The holding in that case was reiterated in Chapman v. Clement Bros., Inc., 222 Tenn. 223, 435 S.W.2d 117 (1968). Again referring to the 1963 amendment and its provision that scheduled benefits are exclusive, the Court said:

“This being true there is nothing that the court has any right to do when the facts show, as they do here that this was a scheduled injury — this was purely a medical question as to what part of the body was injured, which was the right extremi*194ty — there is nothing that we under the Act as it now exists can do except allow the disability for the scheduled member as this was the only thing that was injured. The statute relating to scheduled benefits has arbitrarily fixed the amount of compensation to be paid.” 222 Tenn. at 232, 435 S.W.2d at 121.

While this Court, in the more recent case of Continental Ins. Cos. v. Pruitt, 541 S.W.2d 594 (Tenn.1976), limited the Chapman case to its facts insofar as the definition of an “extremity” was concerned, it did not overrule Chapman or modify its holding that injuries to scheduled members are limited to the benefits set out in the statute.

The Chapman case was applied and followed in the cases of Industrial Coated Products of America Inc. v. Buchanan, 224 Tenn. 69, 450 S.W.2d 566 (1970) and Washington County Board of Education v. Hartley, 517 S.W.2d 749 (Tenn.1974).

Since the only medical rating given to appellee was ten percent disability of the left foot, the trial judge was not justified in making an award of permanent disability to the body as a whole. On the other hand, in view of the award which he did make, we do not believe that we would be justified in limiting the recovery to the medical rating. Accordingly we remand the case to the trial court for determination of permanent partial disability, not to exceed that provided for total loss of use of a foot, and for consideration of whether any award for temporary disability, total or partial, would be appropriate. No such allowance was made at the trial.

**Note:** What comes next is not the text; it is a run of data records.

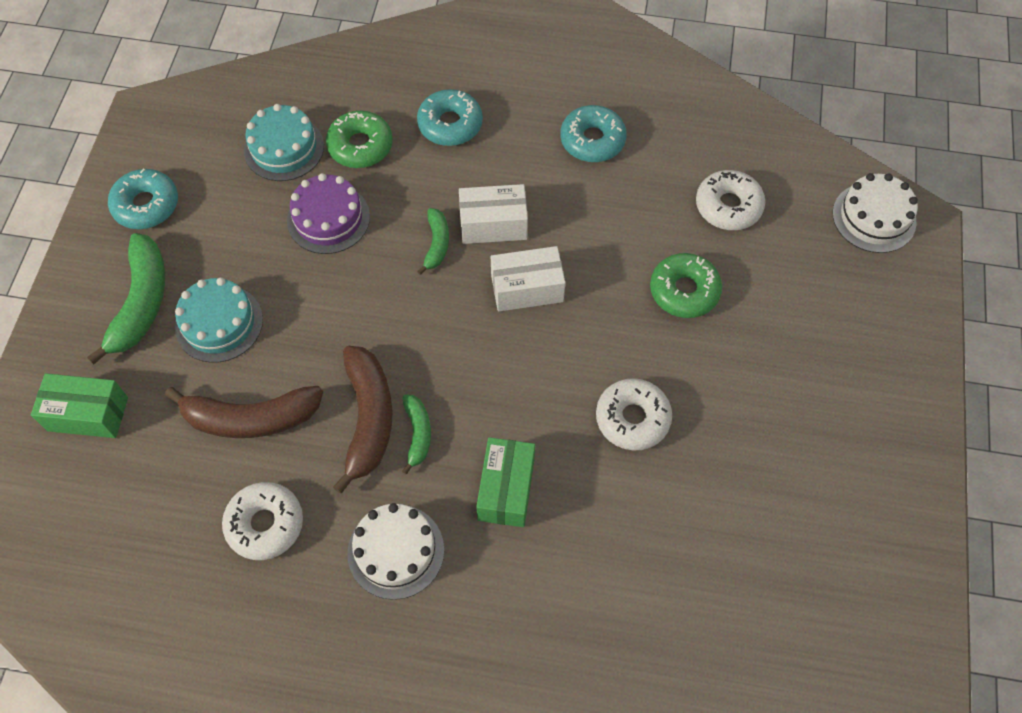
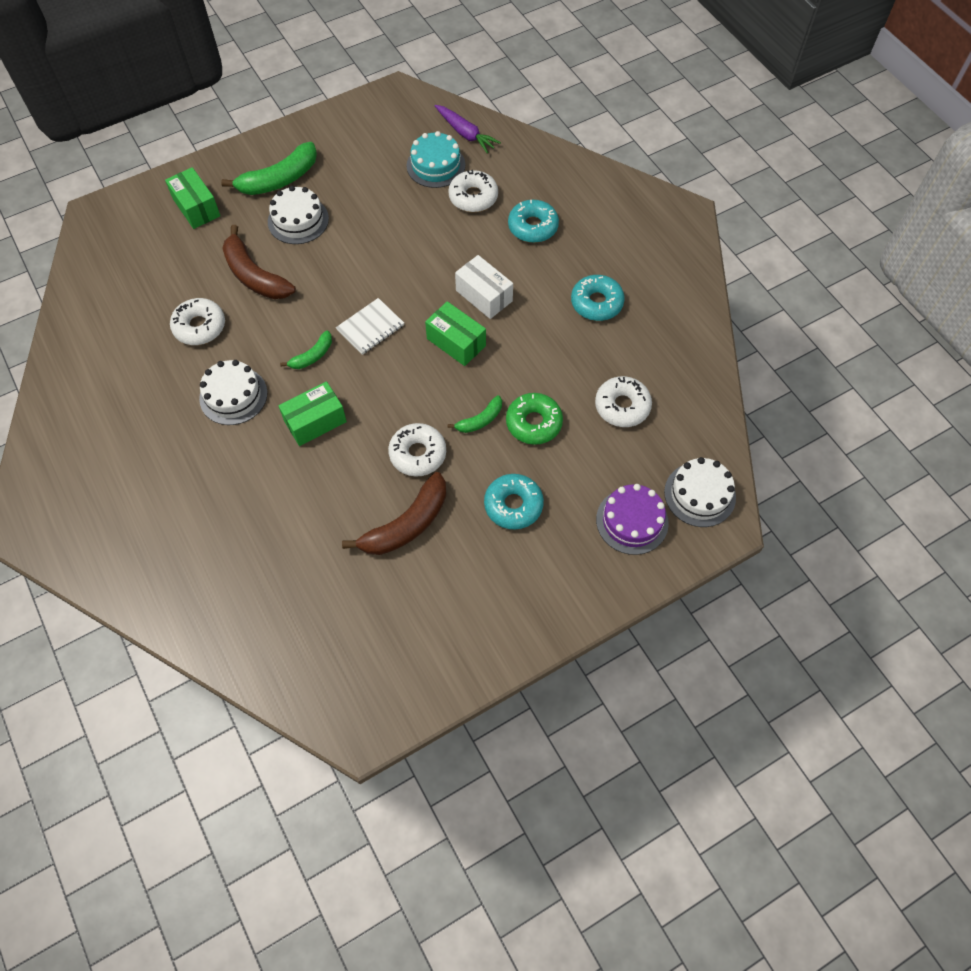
camera: 50 degrees right, 0 degrees up
(146, 205) = (339, 136): turquoise donut -> turquoise donut (513, 505)
(219, 323) = (298, 220): turquoise cake -> white cake
(271, 94) = (465, 134): none -> purple carrot
(328, 218) = (410, 218): purple cake -> purple cake (632, 521)
(360, 146) = (473, 197): green donut -> white donut
(368, 419) = (301, 327): brown banana -> brown banana (406, 524)
(434, 353) = (370, 327): none -> white notebook
(436, 244) = (443, 278): green banana -> green banana (480, 420)
(527, 288) = (456, 342): white box -> green box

The cause is remanded to the trial court for further proceedings consistent herewith, and for the entry of such further orders as may be necessary or proper. In our discretion we tax all costs incident to the appeal against appellant. Costs in the trial court will be adjudged there.

HENRY, C. J., PONES and BROCK, JJ., and TODD, Special Judge, concur.

. Although the employer originally raised an issue of notice in its pleadings, this was abandoned at trial.